# The Lyre of Orpheus



## millionrainbows

​

From reviews: 
"_The Lyre of Orpheus_ is a landmark book, opening up new ground for our understanding of religious elements of popular music. Partridge moves the discussion of religion and popular music on from concerns about the religious meanings of lyrics, or broad analogies of popular music scenes as 'religions,' by addressing how music constructs emotional experiences which reinforce or transgress social understandings of the sacred... he shows how popular music continues to have religious significance in social settings far removed from traditional forms of institutional religion, as well as illuminating the complex relationships that persist between popular music and religious traditions. Demonstrating an authoritative understanding of both popular music and scholarly resources for interpreting it, Partridge has produced a book that will be a key reference point for future work."--Gordon Lynch, Michael Ramsey Professor of Modern Theology, University of Kent


"_The Lyre of Orpheus_ itself functions as edgework too. In an academic context in which studying the sacred dimensions of music often result in an exploration of a particular genre, Partridge offers us insights in the analysis of how music works and matters from an original perspective. He demonstrates how the relationship between sacrality and music extends beyond the genre of sacred music. This approach would be worthwhile to extend into other musical fields, such as classical and non-western music. It is about time to put everything perceived as irreplaceable about the musical sacred and move it to the left. " --_Marginalia_


----------



## psfrankel

When I first saw the title of this thread, I thought it was going to be about Robertson Davies' The Lyre of Orpheus:

http://https://en.wikipedia.org/wiki/The_Lyre_of_Orpheus_(novel)

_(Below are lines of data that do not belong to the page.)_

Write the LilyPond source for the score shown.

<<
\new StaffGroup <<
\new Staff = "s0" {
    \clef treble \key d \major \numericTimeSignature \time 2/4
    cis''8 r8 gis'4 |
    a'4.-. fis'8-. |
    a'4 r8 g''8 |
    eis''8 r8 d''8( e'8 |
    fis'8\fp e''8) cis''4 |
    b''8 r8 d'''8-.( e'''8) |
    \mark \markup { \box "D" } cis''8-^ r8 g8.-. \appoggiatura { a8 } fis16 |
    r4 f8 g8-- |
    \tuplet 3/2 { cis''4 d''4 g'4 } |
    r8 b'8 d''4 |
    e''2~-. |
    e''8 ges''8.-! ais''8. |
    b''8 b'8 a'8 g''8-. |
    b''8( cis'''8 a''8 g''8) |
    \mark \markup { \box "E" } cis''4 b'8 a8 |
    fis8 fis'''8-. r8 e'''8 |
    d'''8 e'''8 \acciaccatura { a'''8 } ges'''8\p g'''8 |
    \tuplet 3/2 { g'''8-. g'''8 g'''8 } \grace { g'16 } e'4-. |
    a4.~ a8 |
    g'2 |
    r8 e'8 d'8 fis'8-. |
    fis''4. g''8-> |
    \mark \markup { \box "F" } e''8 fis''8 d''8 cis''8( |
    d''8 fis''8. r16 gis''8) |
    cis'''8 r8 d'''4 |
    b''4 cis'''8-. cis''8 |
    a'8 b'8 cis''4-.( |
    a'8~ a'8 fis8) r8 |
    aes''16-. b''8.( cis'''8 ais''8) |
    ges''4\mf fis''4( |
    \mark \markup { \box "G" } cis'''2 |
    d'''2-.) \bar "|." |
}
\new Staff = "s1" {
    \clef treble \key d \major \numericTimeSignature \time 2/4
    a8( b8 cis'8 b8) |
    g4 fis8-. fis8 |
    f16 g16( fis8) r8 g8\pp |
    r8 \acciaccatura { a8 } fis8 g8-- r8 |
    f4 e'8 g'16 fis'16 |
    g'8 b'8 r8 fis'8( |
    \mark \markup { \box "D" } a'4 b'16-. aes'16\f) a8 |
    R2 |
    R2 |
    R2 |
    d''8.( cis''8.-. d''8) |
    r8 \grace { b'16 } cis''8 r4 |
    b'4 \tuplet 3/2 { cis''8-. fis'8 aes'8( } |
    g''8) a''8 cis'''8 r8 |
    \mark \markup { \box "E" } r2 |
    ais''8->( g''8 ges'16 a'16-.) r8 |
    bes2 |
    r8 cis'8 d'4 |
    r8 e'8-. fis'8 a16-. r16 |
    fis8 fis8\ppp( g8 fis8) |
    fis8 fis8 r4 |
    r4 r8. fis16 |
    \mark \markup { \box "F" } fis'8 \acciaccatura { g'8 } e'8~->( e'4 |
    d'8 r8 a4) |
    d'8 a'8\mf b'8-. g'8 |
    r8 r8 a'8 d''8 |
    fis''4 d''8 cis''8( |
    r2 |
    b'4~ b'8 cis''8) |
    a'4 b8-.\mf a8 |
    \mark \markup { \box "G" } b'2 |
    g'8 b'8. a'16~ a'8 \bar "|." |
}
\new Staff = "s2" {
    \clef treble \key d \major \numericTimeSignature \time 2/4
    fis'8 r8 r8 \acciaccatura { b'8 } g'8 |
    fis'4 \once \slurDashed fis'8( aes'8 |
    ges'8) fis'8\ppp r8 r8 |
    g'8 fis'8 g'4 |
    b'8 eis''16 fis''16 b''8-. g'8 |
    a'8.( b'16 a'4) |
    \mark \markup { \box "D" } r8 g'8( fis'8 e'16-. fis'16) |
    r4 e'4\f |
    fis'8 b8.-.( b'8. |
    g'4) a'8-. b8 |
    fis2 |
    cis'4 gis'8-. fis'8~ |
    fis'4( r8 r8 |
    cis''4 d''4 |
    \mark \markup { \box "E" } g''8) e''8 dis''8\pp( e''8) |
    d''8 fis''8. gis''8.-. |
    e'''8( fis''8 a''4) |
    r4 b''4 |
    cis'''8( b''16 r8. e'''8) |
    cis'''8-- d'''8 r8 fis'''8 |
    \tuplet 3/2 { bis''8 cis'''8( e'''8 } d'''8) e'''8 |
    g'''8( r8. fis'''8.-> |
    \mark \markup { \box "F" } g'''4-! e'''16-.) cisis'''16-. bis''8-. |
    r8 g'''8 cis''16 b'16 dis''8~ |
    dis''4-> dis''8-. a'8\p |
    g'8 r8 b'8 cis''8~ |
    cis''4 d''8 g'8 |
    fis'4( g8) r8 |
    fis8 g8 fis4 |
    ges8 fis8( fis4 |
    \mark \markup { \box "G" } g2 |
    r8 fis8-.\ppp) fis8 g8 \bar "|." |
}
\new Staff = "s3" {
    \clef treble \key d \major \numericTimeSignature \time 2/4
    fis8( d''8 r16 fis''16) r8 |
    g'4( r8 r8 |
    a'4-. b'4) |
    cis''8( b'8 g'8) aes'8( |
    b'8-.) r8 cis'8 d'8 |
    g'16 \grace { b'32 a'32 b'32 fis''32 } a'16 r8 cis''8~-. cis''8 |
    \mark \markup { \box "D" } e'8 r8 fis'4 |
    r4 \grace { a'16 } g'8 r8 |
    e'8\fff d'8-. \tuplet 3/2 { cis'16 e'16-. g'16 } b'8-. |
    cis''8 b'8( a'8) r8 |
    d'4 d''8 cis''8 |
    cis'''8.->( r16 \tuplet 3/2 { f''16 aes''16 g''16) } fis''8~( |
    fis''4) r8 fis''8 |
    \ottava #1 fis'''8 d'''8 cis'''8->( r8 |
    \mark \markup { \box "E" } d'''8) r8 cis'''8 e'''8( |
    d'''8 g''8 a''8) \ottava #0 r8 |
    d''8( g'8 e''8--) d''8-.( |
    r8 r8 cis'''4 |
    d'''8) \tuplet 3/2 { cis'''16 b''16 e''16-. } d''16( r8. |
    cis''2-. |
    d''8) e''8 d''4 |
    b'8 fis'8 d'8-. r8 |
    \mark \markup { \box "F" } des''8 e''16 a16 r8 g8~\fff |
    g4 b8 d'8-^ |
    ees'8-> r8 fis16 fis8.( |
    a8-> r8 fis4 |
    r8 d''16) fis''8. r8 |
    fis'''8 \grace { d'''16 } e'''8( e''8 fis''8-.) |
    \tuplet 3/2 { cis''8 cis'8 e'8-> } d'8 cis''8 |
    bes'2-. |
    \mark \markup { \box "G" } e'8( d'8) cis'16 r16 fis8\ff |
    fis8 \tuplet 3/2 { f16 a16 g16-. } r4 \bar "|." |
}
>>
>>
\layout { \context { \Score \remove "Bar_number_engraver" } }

Which is also great. Now I'm thinking I should re-read the Davies' trilogy AND this book, too!


----------



## Pugg

psfrankel said:


> When I first saw the title of this thread, I thought it was going to be about Robertson Davies' The Lyre of Orpheus:
> 
> http://https://en.wikipedia.org/wiki/The_Lyre_of_Orpheus_(novel)
> 
> Which is also great. Now I'm thinking I should re-read the Davies' trilogy AND this book, too!


Good and great idea.


----------